WHAT YOU ARE ASKED TO DO | Would you return all of this data exactly, leaving nothing out?

PROVIDED ENTRIES |
========

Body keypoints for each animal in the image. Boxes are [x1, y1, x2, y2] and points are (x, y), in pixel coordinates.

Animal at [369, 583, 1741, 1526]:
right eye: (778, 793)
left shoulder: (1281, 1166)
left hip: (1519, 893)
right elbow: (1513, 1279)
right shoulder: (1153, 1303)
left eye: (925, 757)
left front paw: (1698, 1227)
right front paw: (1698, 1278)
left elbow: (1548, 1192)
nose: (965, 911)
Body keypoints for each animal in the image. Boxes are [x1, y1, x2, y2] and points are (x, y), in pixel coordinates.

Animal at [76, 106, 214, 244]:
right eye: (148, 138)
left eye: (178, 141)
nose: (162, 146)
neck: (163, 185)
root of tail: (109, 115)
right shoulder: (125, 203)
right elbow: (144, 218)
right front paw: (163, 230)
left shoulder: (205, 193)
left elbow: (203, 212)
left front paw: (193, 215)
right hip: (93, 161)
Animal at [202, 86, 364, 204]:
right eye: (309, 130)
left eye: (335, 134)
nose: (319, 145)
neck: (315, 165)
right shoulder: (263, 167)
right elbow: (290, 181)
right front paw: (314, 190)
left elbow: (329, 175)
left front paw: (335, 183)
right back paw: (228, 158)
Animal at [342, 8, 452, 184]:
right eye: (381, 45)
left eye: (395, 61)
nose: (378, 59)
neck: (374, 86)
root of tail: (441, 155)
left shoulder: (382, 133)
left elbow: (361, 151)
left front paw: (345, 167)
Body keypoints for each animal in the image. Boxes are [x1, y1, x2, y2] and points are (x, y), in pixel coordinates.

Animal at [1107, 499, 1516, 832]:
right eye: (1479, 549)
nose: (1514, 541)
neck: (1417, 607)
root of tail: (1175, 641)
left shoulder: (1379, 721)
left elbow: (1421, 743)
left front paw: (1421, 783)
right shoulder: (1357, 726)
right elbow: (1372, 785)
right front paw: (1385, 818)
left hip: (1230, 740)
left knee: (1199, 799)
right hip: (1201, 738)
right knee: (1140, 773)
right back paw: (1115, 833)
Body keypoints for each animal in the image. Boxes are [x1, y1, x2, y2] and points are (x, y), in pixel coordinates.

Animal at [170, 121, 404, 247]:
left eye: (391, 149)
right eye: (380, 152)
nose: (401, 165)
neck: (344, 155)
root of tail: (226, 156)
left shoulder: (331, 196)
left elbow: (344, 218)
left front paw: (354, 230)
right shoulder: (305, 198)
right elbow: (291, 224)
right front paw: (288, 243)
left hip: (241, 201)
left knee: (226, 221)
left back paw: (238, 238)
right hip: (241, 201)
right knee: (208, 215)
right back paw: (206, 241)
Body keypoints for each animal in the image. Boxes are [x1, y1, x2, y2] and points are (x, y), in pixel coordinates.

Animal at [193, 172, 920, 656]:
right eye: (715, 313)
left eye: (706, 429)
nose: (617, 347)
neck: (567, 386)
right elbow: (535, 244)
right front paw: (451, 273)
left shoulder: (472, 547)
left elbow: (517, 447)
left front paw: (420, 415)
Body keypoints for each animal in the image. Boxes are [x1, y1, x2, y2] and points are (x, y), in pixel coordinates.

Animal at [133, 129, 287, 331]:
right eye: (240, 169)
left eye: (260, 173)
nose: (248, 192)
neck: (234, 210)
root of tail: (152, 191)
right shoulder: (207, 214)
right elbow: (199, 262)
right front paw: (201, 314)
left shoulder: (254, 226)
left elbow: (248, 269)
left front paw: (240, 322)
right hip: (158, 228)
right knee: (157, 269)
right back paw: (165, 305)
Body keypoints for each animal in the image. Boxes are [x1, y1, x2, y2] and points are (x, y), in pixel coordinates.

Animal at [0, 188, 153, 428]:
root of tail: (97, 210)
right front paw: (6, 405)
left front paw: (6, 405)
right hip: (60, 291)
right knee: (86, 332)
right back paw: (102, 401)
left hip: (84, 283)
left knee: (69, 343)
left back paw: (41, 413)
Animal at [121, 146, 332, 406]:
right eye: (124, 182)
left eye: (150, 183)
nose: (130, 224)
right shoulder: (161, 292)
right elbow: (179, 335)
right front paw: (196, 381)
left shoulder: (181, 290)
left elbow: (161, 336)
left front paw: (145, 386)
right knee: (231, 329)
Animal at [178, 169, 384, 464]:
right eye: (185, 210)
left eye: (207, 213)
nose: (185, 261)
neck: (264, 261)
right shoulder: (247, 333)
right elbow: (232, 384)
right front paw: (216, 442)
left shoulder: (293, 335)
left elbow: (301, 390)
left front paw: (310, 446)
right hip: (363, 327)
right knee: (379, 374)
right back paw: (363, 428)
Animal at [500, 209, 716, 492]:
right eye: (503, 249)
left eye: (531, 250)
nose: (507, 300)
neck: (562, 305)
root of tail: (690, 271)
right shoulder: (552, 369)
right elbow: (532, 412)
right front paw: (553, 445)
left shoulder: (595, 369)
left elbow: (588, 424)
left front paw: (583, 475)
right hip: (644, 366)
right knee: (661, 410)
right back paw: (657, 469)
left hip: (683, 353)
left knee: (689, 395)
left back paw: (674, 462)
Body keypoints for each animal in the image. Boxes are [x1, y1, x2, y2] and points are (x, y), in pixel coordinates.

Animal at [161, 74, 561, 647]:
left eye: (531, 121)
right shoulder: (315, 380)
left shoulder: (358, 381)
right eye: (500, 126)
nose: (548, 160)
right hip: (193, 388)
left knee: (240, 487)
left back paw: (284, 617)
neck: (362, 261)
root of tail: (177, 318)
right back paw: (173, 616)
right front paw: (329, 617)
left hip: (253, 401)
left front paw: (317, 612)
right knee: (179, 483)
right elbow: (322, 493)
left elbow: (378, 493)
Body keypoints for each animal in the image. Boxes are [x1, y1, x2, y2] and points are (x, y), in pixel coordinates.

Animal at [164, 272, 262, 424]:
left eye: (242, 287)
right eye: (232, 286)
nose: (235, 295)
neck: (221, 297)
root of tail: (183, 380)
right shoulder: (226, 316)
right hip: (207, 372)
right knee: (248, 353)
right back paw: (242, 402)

========

PROBLEM SOLUTION |
Body keypoints for each animal in the image. Boxes are [x1, y1, x2, y2] and points are (x, y), in pixel coordinates.

Animal at [369, 583, 1741, 1526]:
right eye: (778, 793)
left shoulder: (1281, 1166)
left hip: (1519, 893)
right elbow: (1513, 1279)
right shoulder: (1153, 1303)
left eye: (925, 757)
left front paw: (1698, 1227)
right front paw: (1698, 1278)
left elbow: (1548, 1192)
nose: (965, 911)
Body keypoints for each animal in the image. Boxes are [x1, y1, x2, y2] and points are (x, y), in pixel coordinates.

Animal at [76, 106, 214, 244]:
right eye: (148, 138)
left eye: (178, 141)
nose: (162, 146)
neck: (163, 185)
root of tail: (109, 115)
right shoulder: (125, 203)
right elbow: (144, 218)
right front paw: (163, 230)
left shoulder: (205, 193)
left elbow: (203, 212)
left front paw: (193, 215)
right hip: (93, 161)
Animal at [202, 86, 364, 204]:
right eye: (309, 130)
left eye: (335, 134)
nose: (319, 145)
neck: (315, 165)
right shoulder: (263, 167)
right elbow: (290, 181)
right front paw: (314, 190)
left elbow: (329, 175)
left front paw: (335, 183)
right back paw: (228, 158)
Animal at [342, 8, 452, 184]:
right eye: (381, 45)
left eye: (395, 61)
nose: (378, 59)
neck: (374, 86)
root of tail: (441, 155)
left shoulder: (382, 133)
left elbow: (361, 151)
left front paw: (345, 167)
Body keypoints for each animal in the image. Boxes are [x1, y1, x2, y2] and points are (x, y), in pixel coordinates.

Animal at [1107, 499, 1516, 832]:
right eye: (1479, 549)
nose: (1514, 541)
neck: (1417, 607)
root of tail: (1175, 641)
left shoulder: (1379, 721)
left elbow: (1421, 743)
left front paw: (1421, 783)
right shoulder: (1357, 726)
right elbow: (1372, 785)
right front paw: (1385, 818)
left hip: (1230, 740)
left knee: (1199, 799)
right hip: (1201, 738)
right knee: (1140, 773)
right back paw: (1115, 833)
Body keypoints for each animal in the image. Boxes are [x1, y1, x2, y2] and points are (x, y), in pixel coordinates.

Animal at [170, 121, 404, 247]:
left eye: (391, 149)
right eye: (380, 152)
nose: (401, 165)
neck: (344, 155)
root of tail: (226, 156)
left shoulder: (331, 196)
left elbow: (344, 218)
left front paw: (354, 230)
right shoulder: (305, 198)
right elbow: (291, 224)
right front paw: (288, 243)
left hip: (241, 201)
left knee: (226, 221)
left back paw: (238, 238)
right hip: (241, 201)
right knee: (208, 215)
right back paw: (206, 241)
Body keypoints for each animal in the image. Boxes are [x1, y1, x2, y2] and points are (x, y), in pixel coordinates.

Animal at [193, 172, 920, 656]:
right eye: (715, 313)
left eye: (706, 429)
nose: (617, 347)
neck: (567, 386)
right elbow: (535, 244)
right front paw: (451, 273)
left shoulder: (472, 547)
left elbow: (517, 447)
left front paw: (420, 415)
Body keypoints for each animal in the image. Boxes are [x1, y1, x2, y2] and points are (x, y), in pixel coordinates.

Animal at [133, 129, 287, 331]:
right eye: (240, 169)
left eye: (260, 173)
nose: (248, 192)
neck: (234, 210)
root of tail: (152, 191)
right shoulder: (207, 214)
right elbow: (199, 262)
right front paw: (201, 314)
left shoulder: (254, 226)
left elbow: (248, 269)
left front paw: (240, 322)
right hip: (158, 228)
right knee: (157, 269)
right back paw: (165, 305)
Body keypoints for each animal in the image. Boxes are [x1, y1, x2, y2] and points are (x, y), in pixel coordinates.

Animal at [0, 188, 153, 428]:
root of tail: (97, 210)
right front paw: (6, 405)
left front paw: (6, 405)
right hip: (60, 291)
right knee: (86, 332)
right back paw: (102, 401)
left hip: (84, 283)
left knee: (69, 343)
left back paw: (41, 413)
Animal at [121, 146, 332, 406]:
right eye: (124, 182)
left eye: (150, 183)
nose: (130, 224)
right shoulder: (161, 292)
right elbow: (179, 335)
right front paw: (196, 381)
left shoulder: (181, 290)
left elbow: (161, 336)
left front paw: (145, 386)
right knee: (231, 329)
Animal at [178, 169, 384, 464]:
right eye: (185, 210)
left eye: (207, 213)
nose: (185, 261)
neck: (264, 261)
right shoulder: (247, 333)
right elbow: (232, 384)
right front paw: (216, 442)
left shoulder: (293, 335)
left elbow: (301, 390)
left front paw: (310, 446)
right hip: (363, 327)
right knee: (379, 374)
right back paw: (363, 428)
Animal at [500, 209, 716, 492]:
right eye: (503, 249)
left eye: (531, 250)
nose: (507, 300)
neck: (562, 305)
root of tail: (690, 271)
right shoulder: (552, 369)
right elbow: (532, 412)
right front paw: (553, 445)
left shoulder: (595, 369)
left elbow: (588, 424)
left front paw: (583, 475)
right hip: (644, 366)
right knee: (661, 410)
right back paw: (657, 469)
left hip: (683, 353)
left knee: (689, 395)
left back paw: (674, 462)
Body keypoints for each animal in the image. Boxes are [x1, y1, x2, y2] and points are (x, y), in pixel coordinates.

Animal at [161, 74, 561, 647]:
left eye: (531, 121)
right shoulder: (315, 380)
left shoulder: (358, 381)
right eye: (500, 126)
nose: (548, 160)
right hip: (193, 388)
left knee: (240, 487)
left back paw: (284, 617)
neck: (362, 261)
root of tail: (177, 318)
right back paw: (173, 616)
right front paw: (329, 617)
left hip: (253, 401)
left front paw: (317, 612)
right knee: (179, 483)
right elbow: (322, 493)
left elbow: (378, 493)
Body keypoints for each animal in the image. Boxes are [x1, y1, x2, y2] and points are (x, y), in pixel coordinates.

Animal at [164, 272, 262, 424]:
left eye: (242, 287)
right eye: (232, 286)
nose: (235, 295)
neck: (221, 297)
root of tail: (183, 380)
right shoulder: (226, 316)
right hip: (207, 372)
right knee: (248, 353)
right back paw: (242, 402)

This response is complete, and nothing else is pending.